The objective to be learned is a classification task telling which food people are eating on audio recordings.

Students

This project was created by:

  • Benjamin Möckl
  • Julian Göser
  • Marco Tröster

EAT Dataset Setup

For your convenience, the download of all external project assets (dataset and evaluation metrics) has been
automated by a shell script.

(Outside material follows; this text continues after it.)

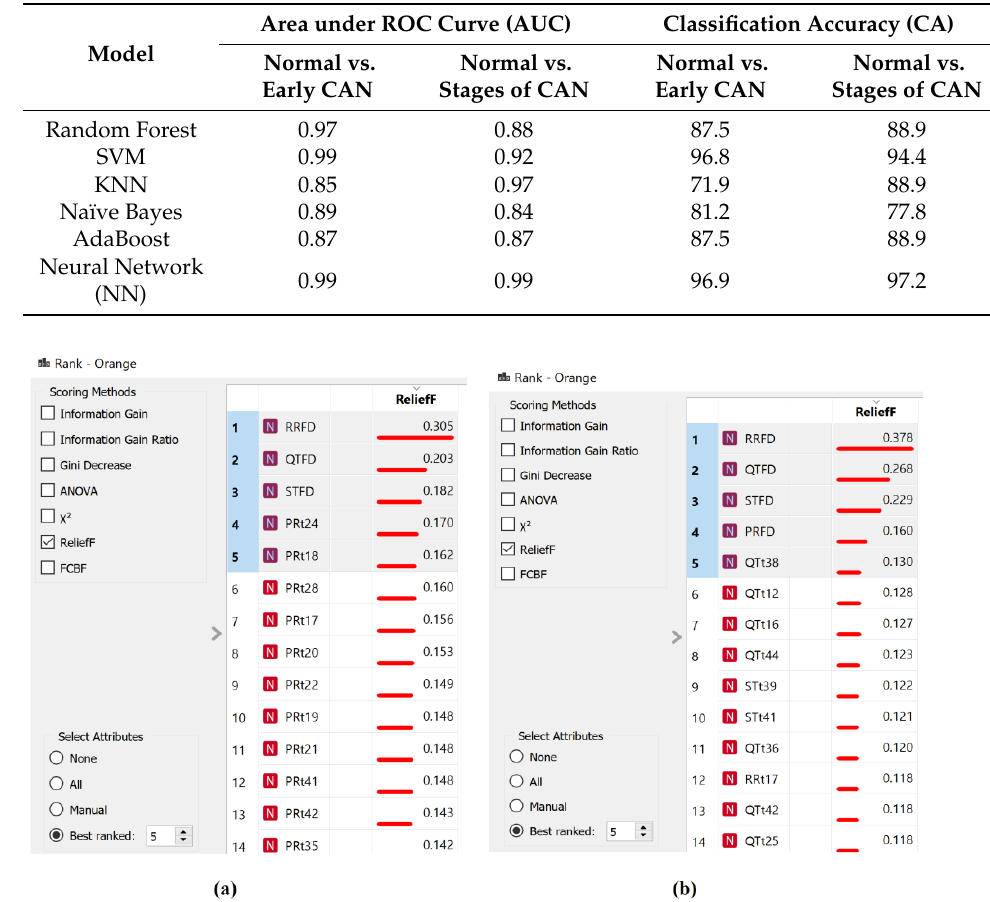
Table 5. Performance analysis of different supervised classifier models.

After executing the script you should be ready to run / develop the project code.

# download and unpack the dataset and metric files
./init_dataset_and_metrics.sh <dataset zip password>

How to Run

First, cache the input dataset as TFRecord files for a training session (e.g. naive training).
This should massively improve your training performance (especially with low CPU / GPU resources).

# cache the preprocessed audio dataset as TFRecord file
python src/main.py preprocess_dataset naive

Now, you can launch a training session (e.g. naive training).

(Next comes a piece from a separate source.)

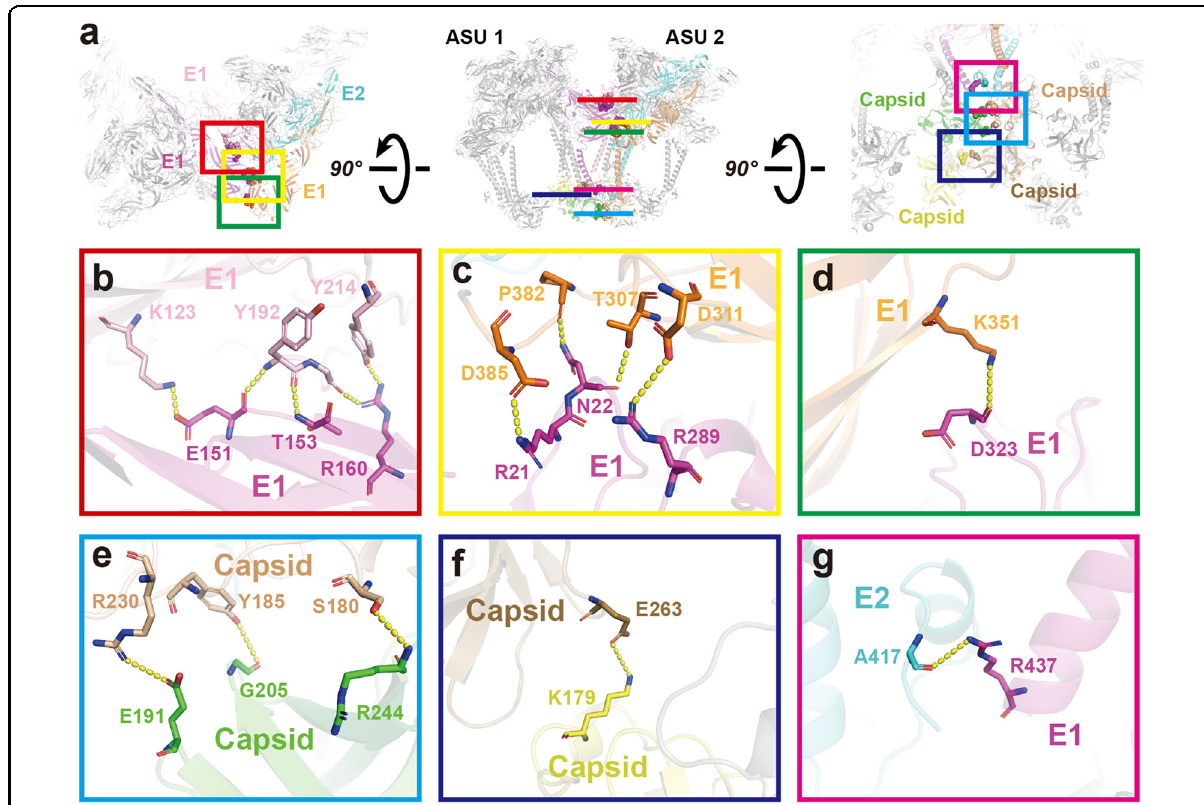
Fig. 4 Interactions of GETV protein domains between two ASUs. a The top, side, and bottom view of two adjacent Q-trimers. The E1, E2 and capsid proteins participating in the interactions are colored; other proteins are gray. Residues involved in the interaction are displayed as spheres, in the same color as the corresponding proteins. b – d Zoomed-in views of the interactions between E1 (magenta) of ASU1 and E1 (pink) of the neighboring E1 – E2 – capsid heterotrimer, along with another E1 (orange) of the heterotrimer in ASU2. e , f Two sets of capsid – capsid interactions occurring between the contiguous capsids of ASU1 and ASU2. Green and yellow capsids are in the ASU1, and the other two capsids are in the ASU2. g Interaction region between E1 (magenta, the same E1 protein in b , c and d ) and E2 (cyan, the same E1 heterotrimer in c and d ). The yellow dashed lines indicate the distance between the atoms involved in the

# process a training session
python src/main.py run_training naive

After that you can sample all inputs of the unknown test dataset using a trained model
and export the prediction results for EAT challenge submission.

# evaluate the results for submission
python src/main.py eval_results naive

Valid training configurations are:

  • naive
  • noisy
  • autoenc
  • amplitude

Remark: Use a GPU empowered machine for amplitude training (although it won’t be too rewarding anyways).
Tested on Ubuntu 20.04. For running on Windows, the keras ModelCheckpoint Callback has to be switched to
our SaveBestAccuracyCallback.

Training Results

Training Approach Description Test Acc. Real Acc.
Naive Train on audio melspectrograms using Conv2D 0.41 0.36
Noisy Train on audio melspectrograms using custom noisy Conv2D 0.44 0.39
Amplitude Train on audio amplitude using Conv1D 0.23 ?.??
AutoEnc Train on audio melspectrograms using an Auto Encoder 0.25 ?.??